【第31回】
 
1996(平成8)年〜2006(平成18)年

 情報提供サービスの新展開

 今回はIT時代に対応した、西鉄の情報提供サービスの展開についてご紹介します。
 20世紀後半に発達した、世界中のコンピューターと接続ができるインターネットは、スピーディでローコストの情報伝達手段として商業的にも注目されるようになります。
 また急速に個人にも普及した携帯電話でも、90年代末にはインターネットへの接続が可能になりました。
  従来のマスメディアとは異なり、情報のやりとりも可能なインターネットは、21世紀の新しい情報伝達手段に成長します。
  この新しい時代に即応すべく、西鉄は1996(平成8)年にホームページを開設。まもなく需要の多いバス・電車の時刻表・運賃検索サービスを開始して、大好評を得ます。2004年にはGPSを利用して、路線バスの現在位置や到着予定時刻、接近情報を案内する「にしてつバスナビ」を福岡都市圏で使用開始、08年3月には一般路線バス全てに導入しました。
  さらに05(平成17)年からは、九州の22バス事業者が参加する時刻表検索システム「九州のバス時刻表」や、九州の高速バス14事業者が加盟するオール九州高速バス予約システム「楽バス」の供用を開始しました。
  一方で01(平成13)年には、福岡市の天神エリアに特化した地域情報サイト「天神サイト」の運営を開始しました。マップナビやグルメ情報、ショッピング・イベント案内など深く掘り下げた街情報を発信し、九州全域から山口県まで広域での集客・来街を促進し、天神地区の更なる発展の一役を担おうとしています。
  次回は「循環型社会の実現」と「地球温暖化の抑制」を柱とした、西鉄の環境マネジメントに関する各種取り組みについてご紹介します。

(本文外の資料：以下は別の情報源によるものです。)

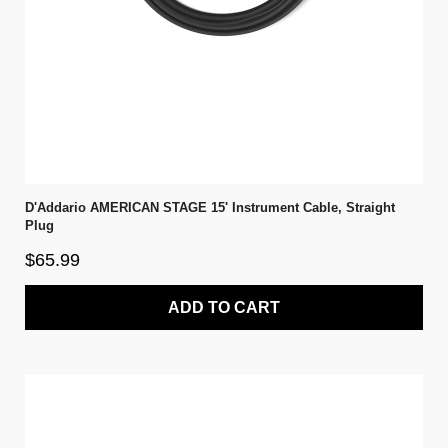
D'Addario AMERICAN STAGE 15' Instrument Cable, Straight
Plug
$65.99
ADD TO CART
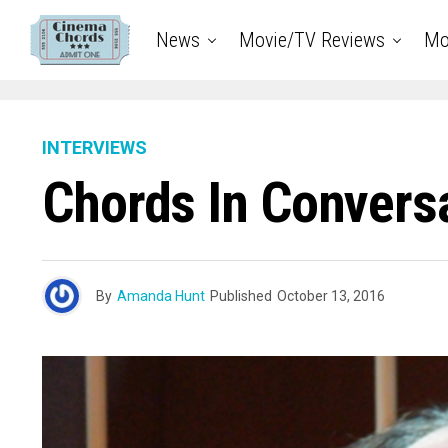
News
Movie/TV Reviews
Mo
INTERVIEWS
Chords In Conversat
By
Amanda Hunt
Published
October 13, 2016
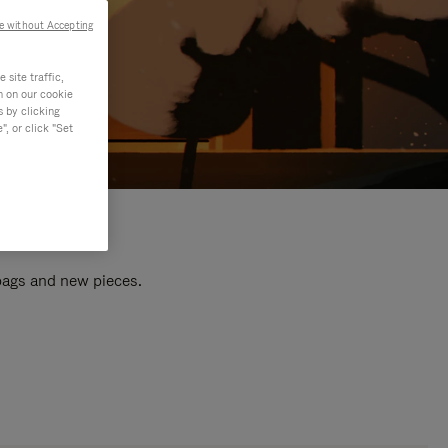
e without Accepting
site traffic,
n on our cookie
s by clicking
, or click "Set
 bags and new pieces.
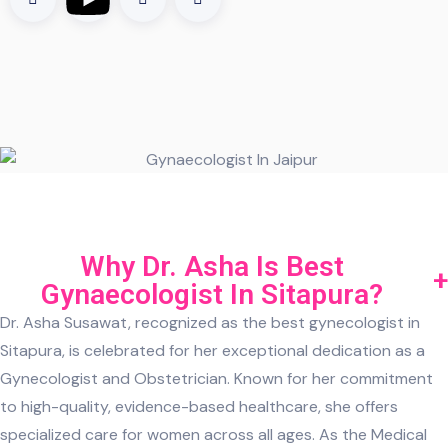
Why Dr. Asha Is Best
Gynaecologist In Sitapura?
Dr. Asha Susawat, recognized as the best gynecologist in
Sitapura, is celebrated for her exceptional dedication as a
Gynecologist and Obstetrician. Known for her commitment
to high-quality, evidence-based healthcare, she offers
specialized care for women across all ages. As the Medical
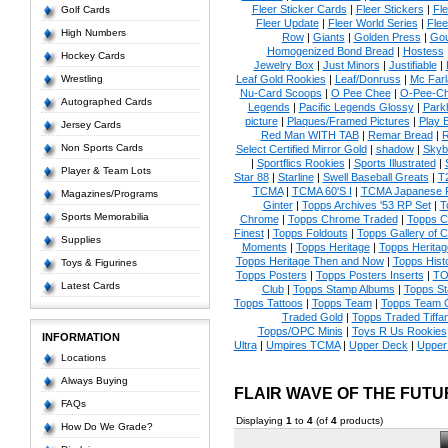
Fleer Sticker Cards
|
Fleer Stickers
|
Fl
Golf Cards
Fleer Update
|
Fleer World Series
|
Flee
High Numbers
Row
|
Giants
|
Golden Press
|
Go
Homogenized Bond Bread
|
Hostess
Hockey Cards
Jewelry Box
|
Just Minors
|
Justifiable
|
Wrestling
Leaf Gold Rookies
|
Leaf/Donruss
|
Mc Farl
Nu-Card Scoops
|
O Pee Chee
|
O-Pee-C
Autographed Cards
Legends
|
Pacific Legends Glossy
|
Park
picture
|
Plaques/Framed Pictures
|
Play B
Jersey Cards
Red Man WITH TAB
|
Remar Bread
|
R
Non Sports Cards
Select Certified Mirror Gold
|
shadow
|
Skyb
|
Sportflics Rookies
|
Sports Illustrated
|
Player & Team Lots
Star 88
|
Starline
|
Swell Baseball Greats
|
T
TCMA
|
TCMA 60'S I
|
TCMA Japanese P
Magazines/Programs
Ginter
|
Topps Archives '53 RP Set
|
T
Sports Memorabilia
Chrome
|
Topps Chrome Traded
|
Topps Cl
Finest
|
Topps Foldouts
|
Topps Gallery of 
Supplies
Moments
|
Topps Heritage
|
Topps Heritage
Topps Heritage Then and Now
|
Topps Hist
Toys & Figurines
Topps Posters
|
Topps Posters Inserts
|
TO
Latest Cards
Club
|
Topps Stamp Albums
|
Topps S
Topps Tattoos
|
Topps Team
|
Topps Team C
Traded Gold
|
Topps Traded Tiffa
Topps/OPC Minis
|
Toys R Us Rookies
INFORMATION
Ultra
|
Umpires TCMA
|
Upper Deck
|
Upper
Locations
Always Buying
FLAIR WAVE OF THE FUT
FAQs
Displaying
1
to
4
(of
4
products)
How Do We Grade?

路線バスの現在位置、到着予定時刻、バス接近案内などをWebや電子メールでパソコンや携帯電話端末に提供する「にしてつバスナビ」。遅延運行時にはバスを待つお客さまのイライラ感を緩和し、ひいては利便性向上に寄与している。 西鉄グループのホームページは、乗り継ぎや地図を使った検索といった独自のサービスをはじめ、グループ各社の多彩な営業・商品情報、企業情報も提供している。98年には日本企業映像フェスタのウェブサイト部門最優秀賞を受賞した。
天神地区の一層の発展を願って開設した「天神サイト」は、対象エリアの拡大や提供情報の充実など、リニューアルにも心がけている。2006年には、総務省九州総合通信局主催の「九州ウェブサイト大賞2006」で優秀賞を受賞した。 「九州のバス時刻表」は、社内の“ビジネスプラン提案制度”により事業化された最初の実施例。運営費は主に広告収入で賄われ、経営の厳しい事業者でも参加が可能となり、バス事業の活性化にも貢献している。